## To do
Output the data below in full, byte for byte. Nothing may differ.

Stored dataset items
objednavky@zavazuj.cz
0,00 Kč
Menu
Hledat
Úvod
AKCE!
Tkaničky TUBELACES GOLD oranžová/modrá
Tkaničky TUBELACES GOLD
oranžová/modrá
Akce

## Answer area
objednavky@zavazuj.cz
0,00 Kč
Menu
Hledat
Úvod
AKCE!
Tkaničky TUBELACES GOLD oranžová/modrá
Tkaničky TUBELACES GOLD
oranžová/modrá
Akce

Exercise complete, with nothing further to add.